_Work task_.
Repeat every entry exactly as it stands. Omit the images.

_Provided records_.

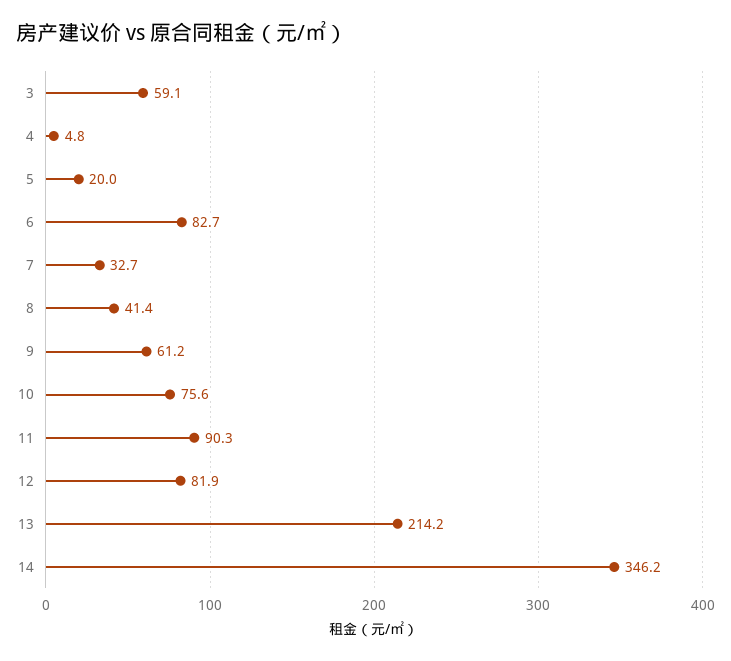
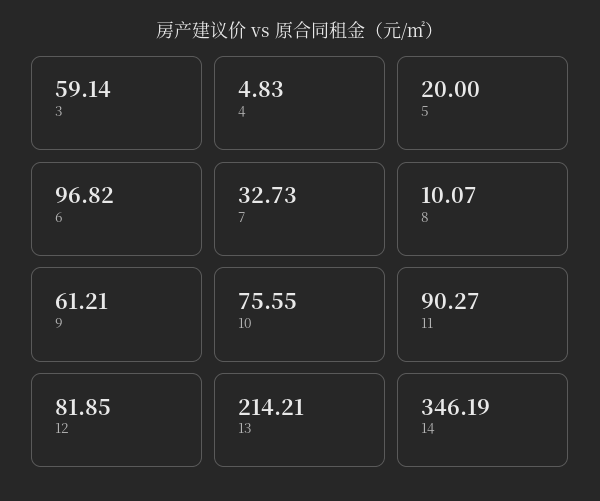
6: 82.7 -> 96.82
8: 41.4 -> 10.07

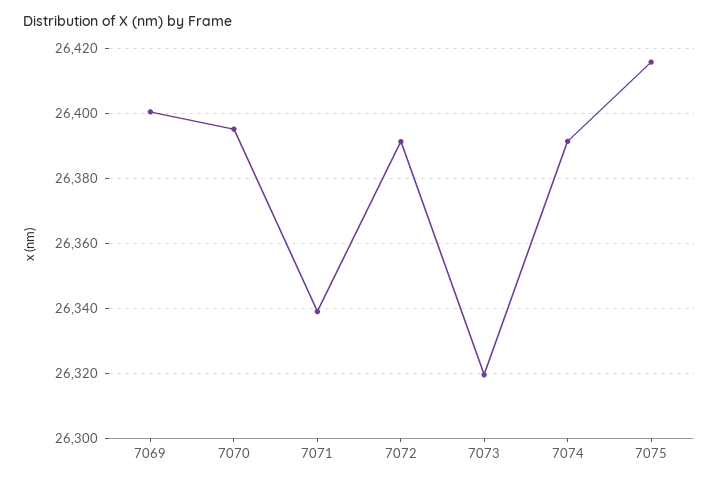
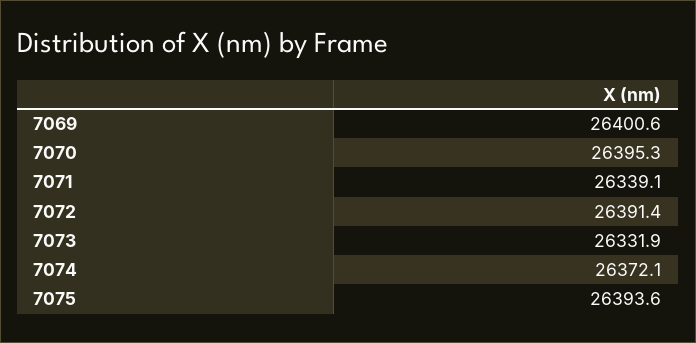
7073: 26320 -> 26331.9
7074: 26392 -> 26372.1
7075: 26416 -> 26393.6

_Expected answer_.
6: 82.7 -> 96.82
8: 41.4 -> 10.07

7073: 26320 -> 26331.9
7074: 26392 -> 26372.1
7075: 26416 -> 26393.6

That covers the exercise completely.